Stored data:
<<<<
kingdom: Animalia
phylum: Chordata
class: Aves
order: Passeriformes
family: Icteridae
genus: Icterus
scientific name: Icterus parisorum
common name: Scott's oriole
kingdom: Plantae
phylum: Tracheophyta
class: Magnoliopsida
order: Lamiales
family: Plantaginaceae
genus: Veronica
>>>>
Exercise: Put the lines of the listing, from the line containing "common name: Scott's oriole" through the end of the listing, into a Markdown table with two columns named Row and Entry line. Number each row and leave out any blank lines.

Expected answer:
| Row | Entry line |
|---|---|
| 1 | common name: Scott's oriole |
| 2 | kingdom: Plantae |
| 3 | phylum: Tracheophyta |
| 4 | class: Magnoliopsida |
| 5 | order: Lamiales |
| 6 | family: Plantaginaceae |
| 7 | genus: Veronica |